» **WHAT THE EXERCISE ASKS**: Before you finish, make sure every line below has been written out exactly.

══ RECORDS FOR THIS EXERCISE

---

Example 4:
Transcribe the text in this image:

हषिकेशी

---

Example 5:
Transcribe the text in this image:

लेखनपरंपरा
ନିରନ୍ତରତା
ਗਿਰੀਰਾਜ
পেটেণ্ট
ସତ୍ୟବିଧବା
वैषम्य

════

» **ANSWER BELOW**:
---

Example 4:
Transcribe the text in this image:

हषिकेशी

---

Example 5:
Transcribe the text in this image:

लेखनपरंपरा
ନିରନ୍ତରତା
ਗਿਰੀਰਾਜ
পেটেণ্ট
ସତ୍ୟବିଧବା
वैषम्य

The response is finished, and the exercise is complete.